Fortunately, Hanke says, his customers tend to be consistent and stable, “the kind of operation that railroads like.” His second-biggest client, for instance, is Molson Coors, the brewing giant, which ships about 20 cars of barley off his line per week from a giant grain elevator to its brewery in Golden, Colorado. An entire year’s worth of barley is harvested in the fall only to be shipped out, bit by bit, week by week, until the supply runs out or the demand wavers. And beer demand rarely wavers.
Hanke was seeking such stability after starting his career operating a more hectic line outside Pittsburgh for Norfolk Southern.
“We used to refer to the month of December as ‘UPS season,’” Hanke says. “If you caused a delay to a train that had UPS trailers on it, you’d never hear the end of it. That’s the side of railroading that is more sensitive to time delays and backlogs. I’m very much on the calmer side of it now.”
Hanke says he started working for Norfolk Southern largely because of the promise of being transferred to other parts of the country. “They said, ‘You could be moved at any minute across any of 23 states,’” Hanke says. “I said, Cool!”
In 2018, that meant picking up and moving to Alamosa, Colorado, a small college town four hours south of Denver featuring majestic views of the Rockies. It’s a quiet place but the locals are friendly. “When I tell people I’m from Manhattan, they’re like, ‘What are you doing here?’” Hanke says.

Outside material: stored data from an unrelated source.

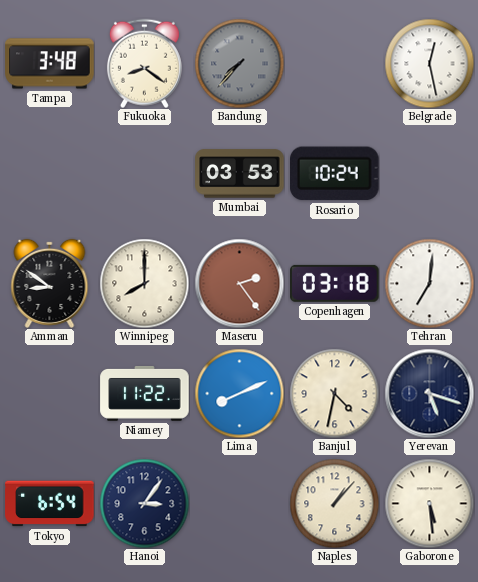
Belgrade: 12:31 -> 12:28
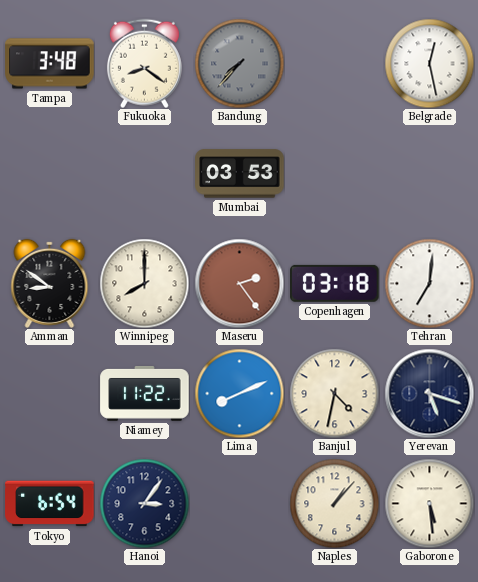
Rosario: 10:24 -> none
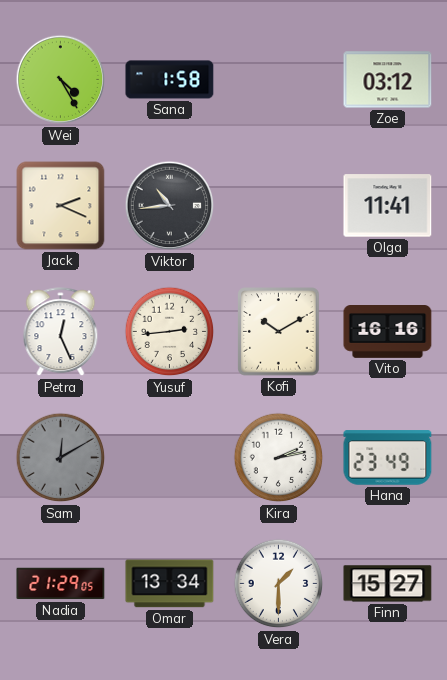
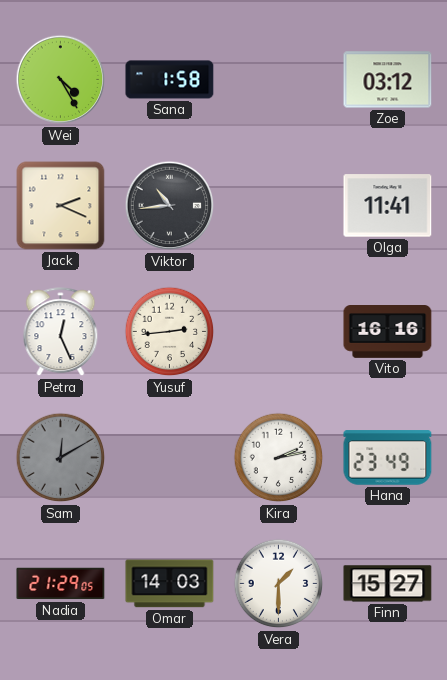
Kofi: 10:10 -> none
Omar: 13:34 -> 14:03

He’s confined to a desk most days, sorting out logistics problems for customers who don’t even know they have problems. He found out recently that one local customer was shipping rail cars of product to Winnipeg, Canada, where a client routinely bought a few truckloads—destined for Colorado.
“If you don’t realize where your products come from and where your supply chains go, they’ll go across the country and even across borders and you don’t even realize it sometimes,” Hanke says. “In a crazy world, you might go full circle.”
Every so often Hanke does have to surprise his workers in the field to make sure they are following regulations. It’s during those visits, when he rides in the locomotive cab, that he most feels like a kid again.
“It’s rough and difficult and some days are hell,” Hanke says. “But you do get to do something that affects a lot of people. And if you do it right, you are the backbone of the local economy.”